▸ **WORK ITEM**:
The full set of records must be returned exactly, character for character.
** Opening PROVIDED ENTRIES block **
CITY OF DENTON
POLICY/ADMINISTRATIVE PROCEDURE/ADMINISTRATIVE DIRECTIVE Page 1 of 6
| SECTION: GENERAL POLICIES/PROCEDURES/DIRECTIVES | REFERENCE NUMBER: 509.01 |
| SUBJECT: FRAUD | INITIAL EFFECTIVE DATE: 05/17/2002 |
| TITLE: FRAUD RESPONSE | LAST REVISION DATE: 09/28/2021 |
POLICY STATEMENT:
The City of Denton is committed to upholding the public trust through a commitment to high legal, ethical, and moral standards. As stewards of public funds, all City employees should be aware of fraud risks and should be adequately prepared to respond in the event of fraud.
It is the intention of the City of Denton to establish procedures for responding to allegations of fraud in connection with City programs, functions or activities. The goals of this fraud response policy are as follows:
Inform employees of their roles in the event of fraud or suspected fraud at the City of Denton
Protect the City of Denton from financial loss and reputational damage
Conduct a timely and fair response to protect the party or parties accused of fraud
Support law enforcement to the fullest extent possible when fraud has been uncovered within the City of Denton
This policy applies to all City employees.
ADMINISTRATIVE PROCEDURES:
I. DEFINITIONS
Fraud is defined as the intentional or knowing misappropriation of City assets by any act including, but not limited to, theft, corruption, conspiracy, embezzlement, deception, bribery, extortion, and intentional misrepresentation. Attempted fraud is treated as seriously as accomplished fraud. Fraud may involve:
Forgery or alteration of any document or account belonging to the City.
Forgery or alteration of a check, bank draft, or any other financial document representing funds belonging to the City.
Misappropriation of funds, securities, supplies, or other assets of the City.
** Closing PROVIDED ENTRIES block **
▸ **RESULT BELOW**:
CITY OF DENTON
POLICY/ADMINISTRATIVE PROCEDURE/ADMINISTRATIVE DIRECTIVE Page 1 of 6
| SECTION: GENERAL POLICIES/PROCEDURES/DIRECTIVES | REFERENCE NUMBER: 509.01 |
| SUBJECT: FRAUD | INITIAL EFFECTIVE DATE: 05/17/2002 |
| TITLE: FRAUD RESPONSE | LAST REVISION DATE: 09/28/2021 |
POLICY STATEMENT:
The City of Denton is committed to upholding the public trust through a commitment to high legal, ethical, and moral standards. As stewards of public funds, all City employees should be aware of fraud risks and should be adequately prepared to respond in the event of fraud.
It is the intention of the City of Denton to establish procedures for responding to allegations of fraud in connection with City programs, functions or activities. The goals of this fraud response policy are as follows:
Inform employees of their roles in the event of fraud or suspected fraud at the City of Denton
Protect the City of Denton from financial loss and reputational damage
Conduct a timely and fair response to protect the party or parties accused of fraud
Support law enforcement to the fullest extent possible when fraud has been uncovered within the City of Denton
This policy applies to all City employees.
ADMINISTRATIVE PROCEDURES:
I. DEFINITIONS
Fraud is defined as the intentional or knowing misappropriation of City assets by any act including, but not limited to, theft, corruption, conspiracy, embezzlement, deception, bribery, extortion, and intentional misrepresentation. Attempted fraud is treated as seriously as accomplished fraud. Fraud may involve:
Forgery or alteration of any document or account belonging to the City.
Forgery or alteration of a check, bank draft, or any other financial document representing funds belonging to the City.
Misappropriation of funds, securities, supplies, or other assets of the City.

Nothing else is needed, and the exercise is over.